The ruling, dated October 20 and made public on Friday, rejected a complaint from Barlach against planned reforms stemming from insolvency proceedings.

The court said further delaying Suhrkamp's intended conversion from a commercial partnership into a limited company comprising shareholders would damage the publisher's business operations and outweighed disadvantages for Barlach.

The publishing house, which specializes in promoting the works of literary and scientific authors and is sometimes described as a "cultural institution," said preparations were under way to implement significant steps of the recovery plan in the first quarter of 2015.

Transformation into company endorsed

The administrator appointed by the publishing house, Frank Kebekus said the transformation of Suhrkamp into a limited company could now be finalized.

Hans Barlach
Berlin's top court says Suhrkamp's reform should proceed, despite BarlachImage: picture-alliance/dpa

Insolvency proceedings lodged by Suhrkamp as a protective step in the Berlin-Charlottenburg administrative court in August last year could be rescinded, he added.

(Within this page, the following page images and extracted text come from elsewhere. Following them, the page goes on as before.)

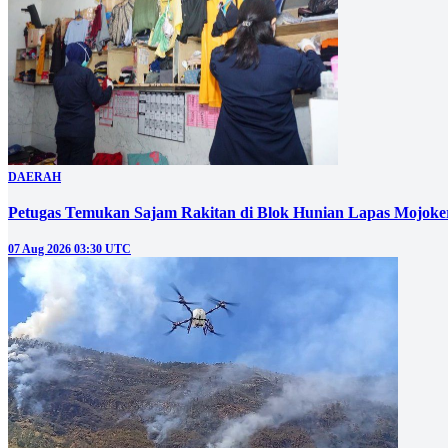
DAERAH
Petugas Temukan Sajam Rakitan di Blok Hunian Lapas Mojoke
07 Aug 2026 03:30 UTC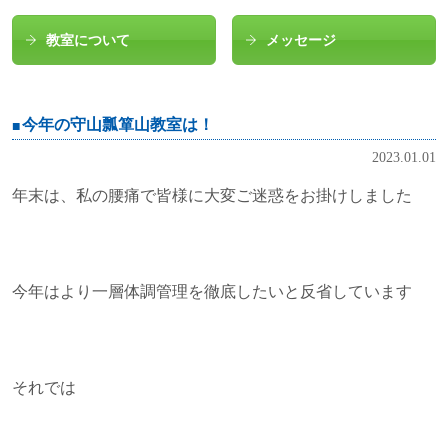
教室について
メッセージ
今年の守山瓢箪山教室は！
2023.01.01
年末は、私の腰痛で皆様に大変ご迷惑をお掛けしました
今年はより一層体調管理を徹底したいと反省しています
それでは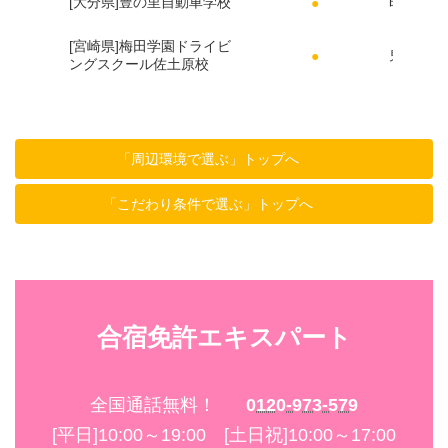
[大分県]豊の里自動車学校
昭和の町
●
[宮崎県]梅田学園ドライビ
鬼の洗濯
●
ングスクール佐土原校
「周辺環境で選ぶ」トップへ
「こだわり条件で選ぶ」トップへ
合宿免許エキスパート
全国通話無料！
0120-973-579
[平日]10:00～19:00 [土日祝]10:00～17:00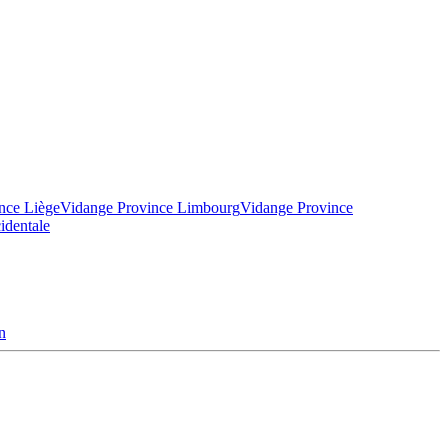
nce Liège
Vidange Province Limbourg
Vidange Province
identale
n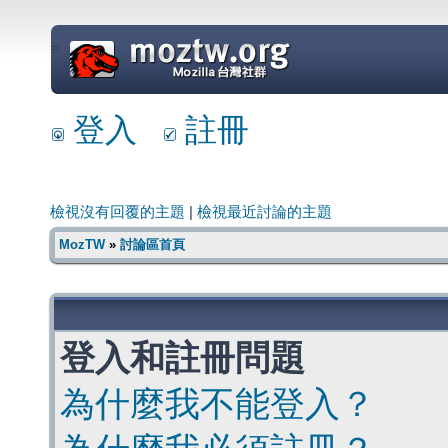
=
登入
註冊
檢視沒有回覆的主題
|
檢視最近討論的主題
MozTW
»
討論區首頁
登入和註冊問題
為什麼我不能登入？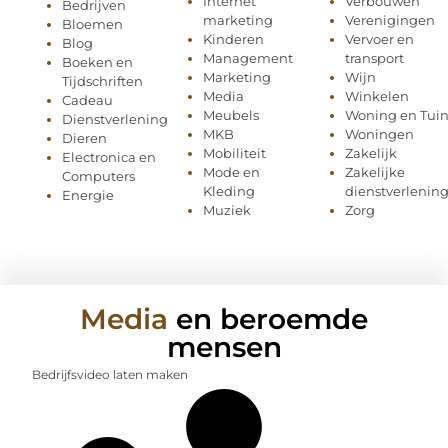
Internet
Verbouwen
Bedrijven
marketing
Verenigingen
Bloemen
Kinderen
Vervoer en
Blog
Management
transport
Boeken en
Marketing
Wijn
Tijdschriften
Media
Winkelen
Cadeau
Meubels
Woning en Tui
Dienstverlening
MKB
Woningen
Dieren
Mobiliteit
Zakelijk
Electronica en
Mode en
Zakelijke
Computers
Kleding
dienstverlenin
Energie
Muziek
Zorg
Media
en beroemde
mensen
Bedrijfsvideo laten maken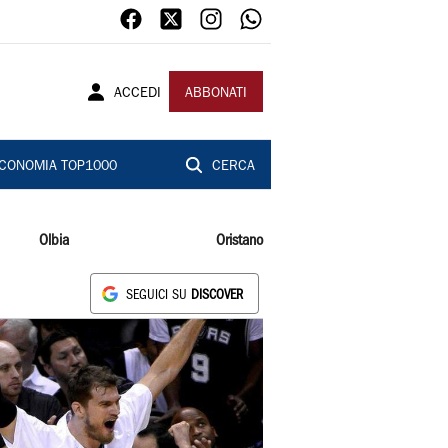
ACCEDI
ABBONATI
CONOMIA TOP1000
CERCA
Olbia
Oristano
SEGUICI SU
DISCOVER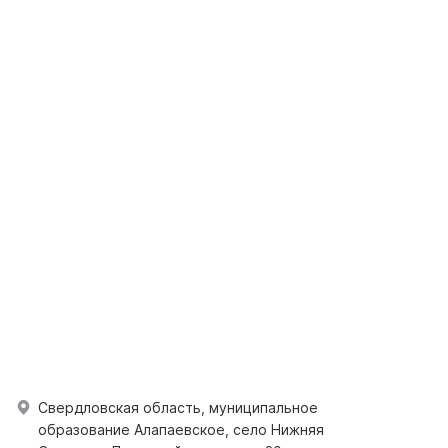
Свердловская область, муниципальное
образование Алапаевское, село Нижняя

Creditors, at two meetings last year, backed the insolvency proceedings, which under recently amended German law, encourages a company to make reforms to stay afloat.

Resort to appeal exhausted

The news magazine Spiegel reported on Friday that the regional court's ruling also left Barlach's Medienholding unable to lodge further legal appeals.

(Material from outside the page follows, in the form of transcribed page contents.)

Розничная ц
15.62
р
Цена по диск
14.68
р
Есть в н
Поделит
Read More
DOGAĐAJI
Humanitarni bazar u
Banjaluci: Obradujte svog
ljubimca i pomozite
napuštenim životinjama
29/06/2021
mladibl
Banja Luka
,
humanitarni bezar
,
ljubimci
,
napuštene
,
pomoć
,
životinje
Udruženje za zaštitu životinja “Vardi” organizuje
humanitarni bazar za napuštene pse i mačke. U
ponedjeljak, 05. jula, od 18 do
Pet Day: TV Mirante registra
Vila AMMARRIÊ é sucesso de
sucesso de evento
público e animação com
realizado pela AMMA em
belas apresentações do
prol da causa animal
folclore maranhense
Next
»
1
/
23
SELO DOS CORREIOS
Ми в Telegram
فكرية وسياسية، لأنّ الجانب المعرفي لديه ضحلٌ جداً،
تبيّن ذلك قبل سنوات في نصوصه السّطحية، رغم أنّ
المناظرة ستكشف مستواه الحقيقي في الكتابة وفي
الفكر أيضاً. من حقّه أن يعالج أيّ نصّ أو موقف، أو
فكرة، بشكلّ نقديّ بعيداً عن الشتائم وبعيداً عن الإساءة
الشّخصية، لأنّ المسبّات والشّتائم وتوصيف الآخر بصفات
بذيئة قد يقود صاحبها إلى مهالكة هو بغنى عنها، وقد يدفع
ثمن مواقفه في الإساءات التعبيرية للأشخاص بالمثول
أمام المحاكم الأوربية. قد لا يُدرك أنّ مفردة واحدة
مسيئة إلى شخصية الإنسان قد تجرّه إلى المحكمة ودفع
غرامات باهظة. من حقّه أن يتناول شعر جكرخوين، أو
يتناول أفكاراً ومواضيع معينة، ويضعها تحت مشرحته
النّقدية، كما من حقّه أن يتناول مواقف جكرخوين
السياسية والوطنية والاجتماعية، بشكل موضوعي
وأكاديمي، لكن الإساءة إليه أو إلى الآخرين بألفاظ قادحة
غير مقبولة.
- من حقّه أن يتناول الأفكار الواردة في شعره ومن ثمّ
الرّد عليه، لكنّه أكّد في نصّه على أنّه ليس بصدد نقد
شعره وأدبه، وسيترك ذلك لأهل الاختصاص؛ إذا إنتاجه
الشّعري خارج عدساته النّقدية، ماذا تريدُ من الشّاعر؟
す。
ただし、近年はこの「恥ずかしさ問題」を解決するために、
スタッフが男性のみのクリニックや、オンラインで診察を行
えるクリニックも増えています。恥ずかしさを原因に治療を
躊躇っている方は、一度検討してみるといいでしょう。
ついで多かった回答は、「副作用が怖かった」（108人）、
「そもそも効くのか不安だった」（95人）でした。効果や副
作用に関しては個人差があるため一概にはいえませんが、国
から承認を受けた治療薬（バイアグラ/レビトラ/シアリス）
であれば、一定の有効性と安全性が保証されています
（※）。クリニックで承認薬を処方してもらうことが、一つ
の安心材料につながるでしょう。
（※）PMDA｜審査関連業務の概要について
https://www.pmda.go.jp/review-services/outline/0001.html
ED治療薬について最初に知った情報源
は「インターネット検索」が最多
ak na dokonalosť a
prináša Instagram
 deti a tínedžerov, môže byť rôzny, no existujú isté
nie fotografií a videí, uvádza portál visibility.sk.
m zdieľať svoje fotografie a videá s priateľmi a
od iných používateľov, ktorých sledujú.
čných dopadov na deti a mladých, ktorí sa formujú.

DPA quoted a spokesman for Medienholding, Carl Ulrich Mayer, as saying it would examine the court's ruling.

"We regard every solution that ensures the advancement of the publishing house as meaningful," Mayer said.

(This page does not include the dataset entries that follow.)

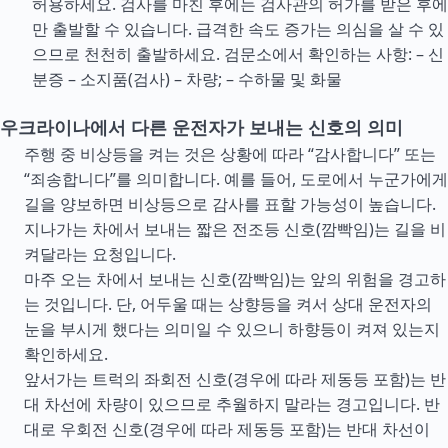
허용하세요. 검사를 마친 후에는 검사관의 허가를 받은 후에
만 출발할 수 있습니다. 급격한 속도 증가는 의심을 살 수 있
으므로 천천히 출발하세요. 검문소에서 확인하는 사항: – 신
분증 – 소지품(검사) – 차량; – 수하물 및 화물
우크라이나에서 다른 운전자가 보내는 신호의 의미
주행 중 비상등을 켜는 것은 상황에 따라 “감사합니다” 또는
“죄송합니다”를 의미합니다. 예를 들어, 도로에서 누군가에게
길을 양보하면 비상등으로 감사를 표할 가능성이 높습니다.
지나가는 차에서 보내는 짧은 전조등 신호(깜빡임)는 길을 비
켜달라는 요청입니다.
마주 오는 차에서 보내는 신호(깜빡임)는 앞의 위험을 경고하
는 것입니다. 단, 어두울 때는 상향등을 켜서 상대 운전자의
눈을 부시게 했다는 의미일 수 있으니 하향등이 켜져 있는지
확인하세요.
앞서가는 트럭의 좌회전 신호(경우에 따라 제동등 포함)는 반
대 차선에 차량이 있으므로 추월하지 말라는 경고입니다. 반
대로 우회전 신호(경우에 따라 제동등 포함)는 반대 차선이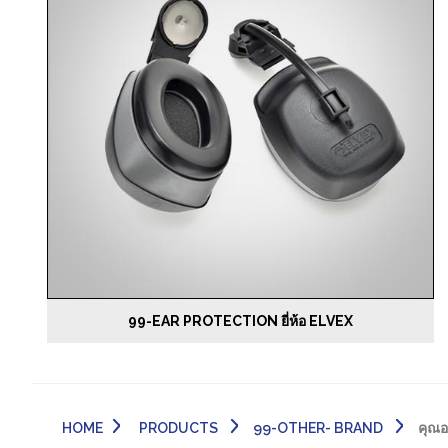
99-EAR PROTECTION ยี่ห้อ ELVEX
HOME
PRODUCTS
99-OTHER- BRAND
คุณอยู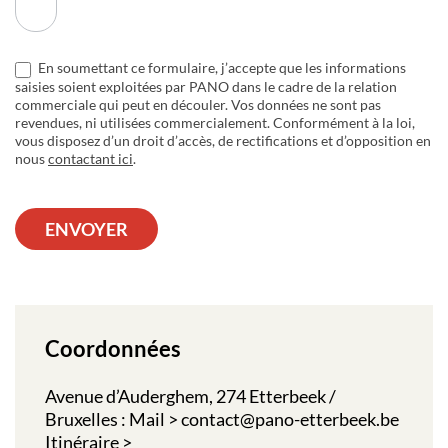
En soumettant ce formulaire, j’accepte que les informations
saisies soient exploitées par PANO dans le cadre de la relation
commerciale qui peut en découler. Vos données ne sont pas
revendues, ni utilisées commercialement. Conformément à la loi,
vous disposez d’un droit d’accès, de rectifications et d’opposition en
nous
contactant ici
.
ENVOYER
Coordonnées
Avenue d’Auderghem, 274 Etterbeek /
Bruxelles : Mail > contact@pano-etterbeek.be
Itinéraire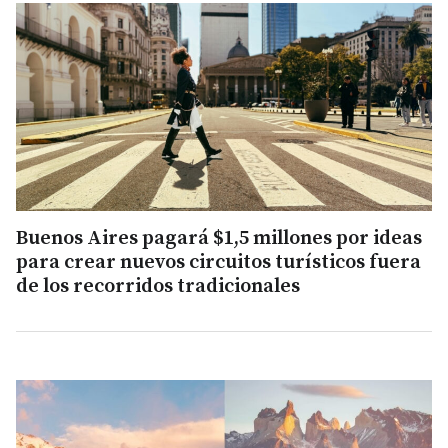
Buenos Aires pagará $1,5 millones por ideas
para crear nuevos circuitos turísticos fuera
de los recorridos tradicionales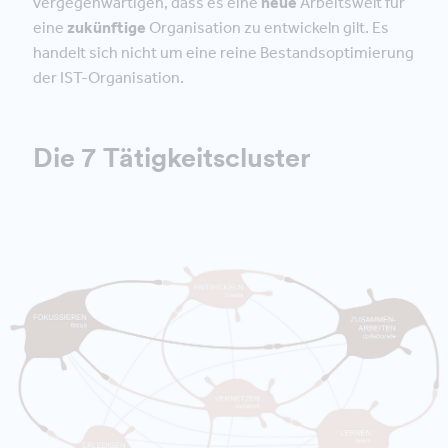
vergegenwärtigen, dass es eine
neue
Arbeitswelt für
eine
zukünftige
Organisation zu entwickeln gilt. Es
handelt sich nicht um eine reine Bestandsoptimierung
der IST-Organisation.
Die 7 Tätigkeitscluster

In September last year, some 200 renowned Suhrkamp authors threatened to abandon the publisher if Barlach gained significant control of the firm.

Big names in authors' list

The long list of authors published by Suhrkamp and its subsidiaries - past and present - include the philosopher and sociologist Jürgen Habermass, the renowned English dramatist T. S. Elliot and Chilean-US novelist Isabel Allende.

Past Suhrkamp publications translated into German include the works of Samuel Beckett, James Joyce und Marcel Proust.

Suhrkamp published the novel "Kruso" by Lutz Seiler, this month's winner of the German Book Prize. It's about the demise of the former German Democratic Republic.